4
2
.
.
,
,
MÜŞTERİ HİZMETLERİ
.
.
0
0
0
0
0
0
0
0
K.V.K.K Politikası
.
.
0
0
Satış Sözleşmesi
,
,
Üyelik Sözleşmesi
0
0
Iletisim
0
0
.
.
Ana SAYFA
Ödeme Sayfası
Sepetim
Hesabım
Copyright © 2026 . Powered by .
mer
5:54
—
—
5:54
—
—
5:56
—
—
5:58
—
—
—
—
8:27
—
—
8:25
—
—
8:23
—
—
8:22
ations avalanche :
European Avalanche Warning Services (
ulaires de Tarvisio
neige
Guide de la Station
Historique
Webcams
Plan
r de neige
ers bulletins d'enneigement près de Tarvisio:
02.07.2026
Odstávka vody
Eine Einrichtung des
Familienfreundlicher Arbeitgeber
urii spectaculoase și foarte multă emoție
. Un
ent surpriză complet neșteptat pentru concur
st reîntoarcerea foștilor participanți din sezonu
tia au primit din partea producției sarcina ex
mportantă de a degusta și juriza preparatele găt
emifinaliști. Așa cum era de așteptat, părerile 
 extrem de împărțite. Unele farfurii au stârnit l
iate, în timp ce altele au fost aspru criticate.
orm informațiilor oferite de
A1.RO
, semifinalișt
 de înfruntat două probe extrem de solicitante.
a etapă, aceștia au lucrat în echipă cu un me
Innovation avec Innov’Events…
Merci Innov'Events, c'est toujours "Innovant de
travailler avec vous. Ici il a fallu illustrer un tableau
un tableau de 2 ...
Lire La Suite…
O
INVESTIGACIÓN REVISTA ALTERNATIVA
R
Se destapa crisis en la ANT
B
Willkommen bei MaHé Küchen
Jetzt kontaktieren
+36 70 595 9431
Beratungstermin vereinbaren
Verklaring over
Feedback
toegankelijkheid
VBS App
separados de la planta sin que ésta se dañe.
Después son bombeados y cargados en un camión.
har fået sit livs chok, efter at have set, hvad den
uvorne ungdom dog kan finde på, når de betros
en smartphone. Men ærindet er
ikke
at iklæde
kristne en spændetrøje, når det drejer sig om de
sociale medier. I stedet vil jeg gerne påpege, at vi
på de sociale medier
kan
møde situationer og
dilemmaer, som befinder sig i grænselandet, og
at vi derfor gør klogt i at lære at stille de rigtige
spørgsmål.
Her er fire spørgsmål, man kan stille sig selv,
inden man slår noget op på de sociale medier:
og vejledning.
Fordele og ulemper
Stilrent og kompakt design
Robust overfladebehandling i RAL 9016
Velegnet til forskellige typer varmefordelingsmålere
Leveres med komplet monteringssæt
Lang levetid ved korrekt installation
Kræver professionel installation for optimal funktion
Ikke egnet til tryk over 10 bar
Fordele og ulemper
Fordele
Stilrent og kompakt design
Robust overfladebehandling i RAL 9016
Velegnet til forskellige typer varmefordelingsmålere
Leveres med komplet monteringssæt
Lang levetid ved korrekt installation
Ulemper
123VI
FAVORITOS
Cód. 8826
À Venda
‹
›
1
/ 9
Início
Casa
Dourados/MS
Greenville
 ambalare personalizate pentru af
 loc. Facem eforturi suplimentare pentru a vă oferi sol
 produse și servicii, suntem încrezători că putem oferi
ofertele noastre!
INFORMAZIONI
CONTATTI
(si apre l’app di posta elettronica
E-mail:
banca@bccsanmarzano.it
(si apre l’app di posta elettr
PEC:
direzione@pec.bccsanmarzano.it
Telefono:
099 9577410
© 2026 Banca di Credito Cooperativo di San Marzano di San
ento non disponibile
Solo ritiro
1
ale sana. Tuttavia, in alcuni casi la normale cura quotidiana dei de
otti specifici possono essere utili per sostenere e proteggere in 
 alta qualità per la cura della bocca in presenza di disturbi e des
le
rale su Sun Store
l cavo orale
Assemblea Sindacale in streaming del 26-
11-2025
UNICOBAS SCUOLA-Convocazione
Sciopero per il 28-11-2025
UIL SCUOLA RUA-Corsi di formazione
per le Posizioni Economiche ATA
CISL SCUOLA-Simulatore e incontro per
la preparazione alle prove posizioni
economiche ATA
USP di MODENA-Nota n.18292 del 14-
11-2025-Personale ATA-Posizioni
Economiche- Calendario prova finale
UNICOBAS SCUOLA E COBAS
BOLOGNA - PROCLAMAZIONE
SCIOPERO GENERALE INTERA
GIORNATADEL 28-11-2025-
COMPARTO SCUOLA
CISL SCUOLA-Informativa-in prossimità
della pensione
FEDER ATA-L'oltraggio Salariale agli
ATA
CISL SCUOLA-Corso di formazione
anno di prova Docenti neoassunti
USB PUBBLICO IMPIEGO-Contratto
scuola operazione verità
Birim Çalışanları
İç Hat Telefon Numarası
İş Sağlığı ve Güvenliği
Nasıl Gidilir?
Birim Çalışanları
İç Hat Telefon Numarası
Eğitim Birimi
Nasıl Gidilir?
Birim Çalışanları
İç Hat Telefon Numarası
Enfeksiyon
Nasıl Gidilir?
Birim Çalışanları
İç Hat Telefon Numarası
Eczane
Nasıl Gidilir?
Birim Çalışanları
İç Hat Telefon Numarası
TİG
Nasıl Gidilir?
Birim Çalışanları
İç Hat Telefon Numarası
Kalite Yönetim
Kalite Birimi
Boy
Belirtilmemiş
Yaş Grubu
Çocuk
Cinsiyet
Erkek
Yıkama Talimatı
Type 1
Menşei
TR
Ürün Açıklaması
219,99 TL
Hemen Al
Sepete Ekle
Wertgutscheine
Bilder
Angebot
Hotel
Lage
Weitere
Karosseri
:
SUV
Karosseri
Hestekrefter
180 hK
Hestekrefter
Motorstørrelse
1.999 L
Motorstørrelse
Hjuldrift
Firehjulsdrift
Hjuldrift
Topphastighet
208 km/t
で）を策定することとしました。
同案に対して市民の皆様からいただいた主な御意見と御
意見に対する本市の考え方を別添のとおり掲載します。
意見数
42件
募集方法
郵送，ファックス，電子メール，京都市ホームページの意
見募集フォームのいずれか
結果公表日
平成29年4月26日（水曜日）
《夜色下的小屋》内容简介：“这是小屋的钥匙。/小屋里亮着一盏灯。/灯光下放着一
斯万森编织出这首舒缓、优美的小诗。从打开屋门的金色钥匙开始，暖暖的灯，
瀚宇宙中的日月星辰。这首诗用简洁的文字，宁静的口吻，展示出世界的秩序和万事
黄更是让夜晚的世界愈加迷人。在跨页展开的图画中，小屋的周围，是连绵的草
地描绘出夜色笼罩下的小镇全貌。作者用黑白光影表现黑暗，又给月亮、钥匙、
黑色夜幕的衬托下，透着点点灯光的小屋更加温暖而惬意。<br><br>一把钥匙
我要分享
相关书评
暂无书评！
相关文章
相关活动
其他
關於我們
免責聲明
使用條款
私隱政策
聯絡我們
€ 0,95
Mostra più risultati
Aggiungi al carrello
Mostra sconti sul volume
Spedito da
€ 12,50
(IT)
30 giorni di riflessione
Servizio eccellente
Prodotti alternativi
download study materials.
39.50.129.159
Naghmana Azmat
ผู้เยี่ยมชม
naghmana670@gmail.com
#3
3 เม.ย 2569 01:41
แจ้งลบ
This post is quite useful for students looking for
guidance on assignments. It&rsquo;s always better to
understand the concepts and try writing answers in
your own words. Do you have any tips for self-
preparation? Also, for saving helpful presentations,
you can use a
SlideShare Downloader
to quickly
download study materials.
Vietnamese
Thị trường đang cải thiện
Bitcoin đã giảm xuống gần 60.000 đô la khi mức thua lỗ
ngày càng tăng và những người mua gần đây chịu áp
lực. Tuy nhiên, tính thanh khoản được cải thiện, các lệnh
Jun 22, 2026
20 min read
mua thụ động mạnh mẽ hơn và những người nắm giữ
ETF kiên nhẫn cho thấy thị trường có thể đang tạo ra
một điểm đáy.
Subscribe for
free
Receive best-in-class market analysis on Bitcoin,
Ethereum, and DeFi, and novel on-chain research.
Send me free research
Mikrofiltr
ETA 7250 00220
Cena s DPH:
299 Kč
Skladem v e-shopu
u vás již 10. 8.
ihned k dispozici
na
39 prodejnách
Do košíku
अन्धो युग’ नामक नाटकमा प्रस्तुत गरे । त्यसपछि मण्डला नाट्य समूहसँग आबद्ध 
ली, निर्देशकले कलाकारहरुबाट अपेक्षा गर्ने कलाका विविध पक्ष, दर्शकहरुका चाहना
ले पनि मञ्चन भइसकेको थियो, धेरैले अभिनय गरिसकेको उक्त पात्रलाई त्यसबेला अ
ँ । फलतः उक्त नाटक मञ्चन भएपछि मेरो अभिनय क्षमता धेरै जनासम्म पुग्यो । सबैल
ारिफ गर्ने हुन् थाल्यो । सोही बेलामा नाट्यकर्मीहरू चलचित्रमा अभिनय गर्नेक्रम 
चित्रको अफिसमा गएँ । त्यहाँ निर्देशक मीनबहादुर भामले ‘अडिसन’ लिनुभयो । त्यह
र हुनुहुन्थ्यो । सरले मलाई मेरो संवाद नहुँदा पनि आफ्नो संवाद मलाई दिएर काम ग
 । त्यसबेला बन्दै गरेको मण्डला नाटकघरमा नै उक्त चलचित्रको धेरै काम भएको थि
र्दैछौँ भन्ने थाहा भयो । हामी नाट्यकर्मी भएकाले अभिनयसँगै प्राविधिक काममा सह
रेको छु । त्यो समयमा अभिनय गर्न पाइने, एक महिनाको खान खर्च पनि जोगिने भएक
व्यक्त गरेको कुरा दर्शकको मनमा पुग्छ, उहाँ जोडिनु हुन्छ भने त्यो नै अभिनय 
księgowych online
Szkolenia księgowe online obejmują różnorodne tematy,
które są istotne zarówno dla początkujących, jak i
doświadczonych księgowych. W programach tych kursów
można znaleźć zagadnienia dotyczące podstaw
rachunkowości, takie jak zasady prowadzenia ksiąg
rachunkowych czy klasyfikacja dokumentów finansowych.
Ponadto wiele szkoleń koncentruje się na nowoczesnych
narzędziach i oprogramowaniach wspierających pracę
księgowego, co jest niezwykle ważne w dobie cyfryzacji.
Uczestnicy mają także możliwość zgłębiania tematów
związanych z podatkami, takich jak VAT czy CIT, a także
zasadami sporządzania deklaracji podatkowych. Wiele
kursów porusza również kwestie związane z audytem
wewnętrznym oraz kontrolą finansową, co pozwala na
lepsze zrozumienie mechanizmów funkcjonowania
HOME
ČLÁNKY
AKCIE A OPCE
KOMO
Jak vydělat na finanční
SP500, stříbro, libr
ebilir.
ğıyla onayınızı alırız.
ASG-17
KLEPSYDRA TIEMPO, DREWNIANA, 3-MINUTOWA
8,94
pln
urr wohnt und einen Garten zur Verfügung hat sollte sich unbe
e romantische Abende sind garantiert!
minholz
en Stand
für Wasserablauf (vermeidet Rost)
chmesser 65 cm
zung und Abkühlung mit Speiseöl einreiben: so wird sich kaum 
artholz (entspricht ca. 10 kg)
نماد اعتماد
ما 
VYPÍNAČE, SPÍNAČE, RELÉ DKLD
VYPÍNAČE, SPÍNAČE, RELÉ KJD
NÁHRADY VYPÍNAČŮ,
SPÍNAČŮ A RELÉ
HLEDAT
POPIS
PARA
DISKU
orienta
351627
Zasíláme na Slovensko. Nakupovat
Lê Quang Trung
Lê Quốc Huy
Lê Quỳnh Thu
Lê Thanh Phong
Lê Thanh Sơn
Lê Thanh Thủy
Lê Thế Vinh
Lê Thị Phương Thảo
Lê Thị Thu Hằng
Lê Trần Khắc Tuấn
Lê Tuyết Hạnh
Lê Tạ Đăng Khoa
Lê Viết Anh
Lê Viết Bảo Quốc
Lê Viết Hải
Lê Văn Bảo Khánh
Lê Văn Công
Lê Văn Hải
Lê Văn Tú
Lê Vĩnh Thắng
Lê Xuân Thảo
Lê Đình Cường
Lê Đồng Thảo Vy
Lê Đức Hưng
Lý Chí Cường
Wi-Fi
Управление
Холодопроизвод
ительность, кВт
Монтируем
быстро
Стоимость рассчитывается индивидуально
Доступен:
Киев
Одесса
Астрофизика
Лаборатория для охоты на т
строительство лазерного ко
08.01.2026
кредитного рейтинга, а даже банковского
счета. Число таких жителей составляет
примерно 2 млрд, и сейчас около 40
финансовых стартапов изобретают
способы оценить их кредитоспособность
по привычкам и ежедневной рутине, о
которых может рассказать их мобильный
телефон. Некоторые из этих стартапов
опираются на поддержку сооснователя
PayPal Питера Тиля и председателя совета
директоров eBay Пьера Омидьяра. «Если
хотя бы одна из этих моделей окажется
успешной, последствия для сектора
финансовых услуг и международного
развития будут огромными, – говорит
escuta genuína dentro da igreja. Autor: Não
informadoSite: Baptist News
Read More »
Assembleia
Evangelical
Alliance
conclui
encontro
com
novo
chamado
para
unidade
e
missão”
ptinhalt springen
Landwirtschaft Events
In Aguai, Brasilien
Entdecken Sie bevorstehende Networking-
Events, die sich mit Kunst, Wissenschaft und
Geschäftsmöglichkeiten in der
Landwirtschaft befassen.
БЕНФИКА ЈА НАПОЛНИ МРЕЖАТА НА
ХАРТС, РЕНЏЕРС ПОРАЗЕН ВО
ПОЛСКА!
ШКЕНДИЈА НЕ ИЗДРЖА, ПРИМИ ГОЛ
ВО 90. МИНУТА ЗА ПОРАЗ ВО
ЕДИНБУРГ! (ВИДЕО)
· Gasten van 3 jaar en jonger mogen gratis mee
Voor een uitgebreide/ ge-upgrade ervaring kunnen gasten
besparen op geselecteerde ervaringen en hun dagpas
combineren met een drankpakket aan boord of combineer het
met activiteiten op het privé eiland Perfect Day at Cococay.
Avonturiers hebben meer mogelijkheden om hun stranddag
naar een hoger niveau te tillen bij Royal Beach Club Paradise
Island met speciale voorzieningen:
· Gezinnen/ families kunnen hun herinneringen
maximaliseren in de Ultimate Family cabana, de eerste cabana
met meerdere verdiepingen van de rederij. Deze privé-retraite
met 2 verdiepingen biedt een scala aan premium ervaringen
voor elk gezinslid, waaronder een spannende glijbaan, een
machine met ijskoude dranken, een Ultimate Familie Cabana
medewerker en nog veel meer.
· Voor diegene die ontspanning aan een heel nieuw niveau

* * * *

Instructions to follow →
Of the lines above, show those in which "Viết" appears.

Solution below →
Lê Viết Anh
Lê Viết Bảo Quốc
Lê Viết Hải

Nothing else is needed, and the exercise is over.